Investors, strongly stimulated by governments, have picked so far the wind energy card, spent hundreds of billions globally on it already and earmarked even more for large wind farms to populate vast windy areas in the future. However, there is a natural limitation to the wind power generation [the limited windy areas, quantified in the physical and economical potential of a defined area] and there is also a technological limitation to the use of wind power caused by the fact that the wind does not blow all the time. There is a general consensus on a 15% share of the power generated/used that would be optimal for the current technologies employed.
Somehow separately from the renewable energy (RE) technologies used for power generation, the development of bio-fuels reached the stage of second generation products after the first generation products proved a rather disappointing option once the subsidies were phased out. The development of economically-efficient alternative fuels would reduce the potential use of electricity in transportation.

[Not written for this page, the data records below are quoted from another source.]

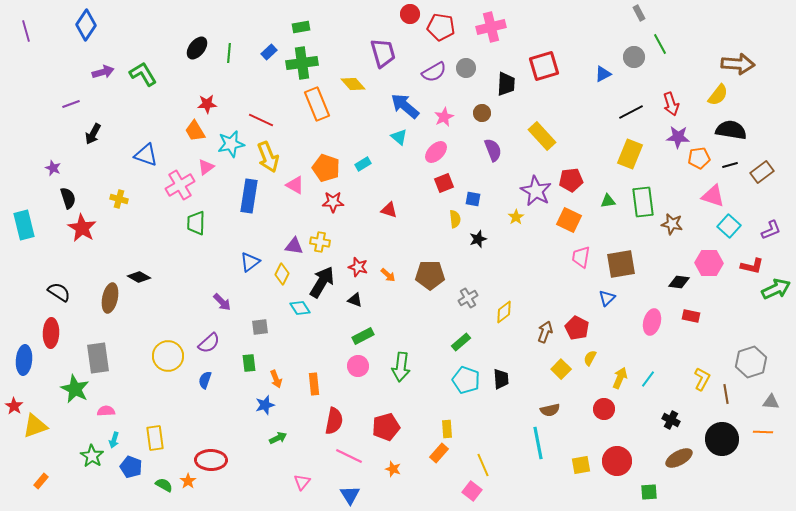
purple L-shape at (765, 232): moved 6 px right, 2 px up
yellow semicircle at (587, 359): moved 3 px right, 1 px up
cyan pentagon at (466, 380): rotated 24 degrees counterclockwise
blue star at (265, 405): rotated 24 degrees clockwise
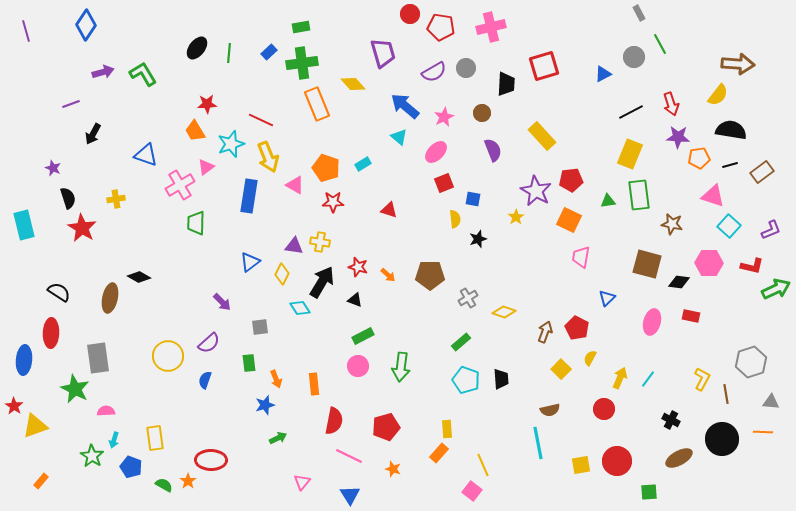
cyan star at (231, 144): rotated 8 degrees counterclockwise
yellow cross at (119, 199): moved 3 px left; rotated 24 degrees counterclockwise
green rectangle at (643, 202): moved 4 px left, 7 px up
brown square at (621, 264): moved 26 px right; rotated 24 degrees clockwise
yellow diamond at (504, 312): rotated 55 degrees clockwise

Similarly, economically feasible generation of heating technologies would also reduce the use of electricity in heating.
In terms of regulations and targets, the EU carried a one-decade program aimed at increasing the use of renewable electricity resources Sectors(RES-E) and recently it expanded its vision to include all the renewable energy resources. EU set under Directive 2001/77/EC RES-E individual targets for each country and an overall 21% target for whole EU to be met by 2010. Later in 2008, the EC enlarged the vision and set under Directive 2009/28/EC RES individual targets for each country to be met by 2020. Within the individual RES target, the individual countries were supposed to set up by June 2010 National Action Plans. Romania has drafted such a National Action Plan in July but it is still under public debate. Furthermore, the government enacted the Law 220/2008 revised August 2010 aimed at meeting RES-E targets consistent (to be discussed) with the National Action Plan for RES.
Local market: prospects, targets
The wind power industry has expanded hastily within developed OECD countries and large emerging economies like China over the past decade and it eventually reached Romania. This is of certain importance in the logic of the structure and size of incentives because the investors pay only for to use and not for developing the technology.
The wind power association AREE estimates that the installed capacity of wind farms will increase from 14 MW at the beginning of this year to 600 MW by the end of 2011 and 2,000 MW within another three years. CEZ, Electrica de Portugal and Enel will commission wind farms this year while other foreign investors are expected for the coming years: Verbund, Martifer, Iberdola and Ep Global Energy.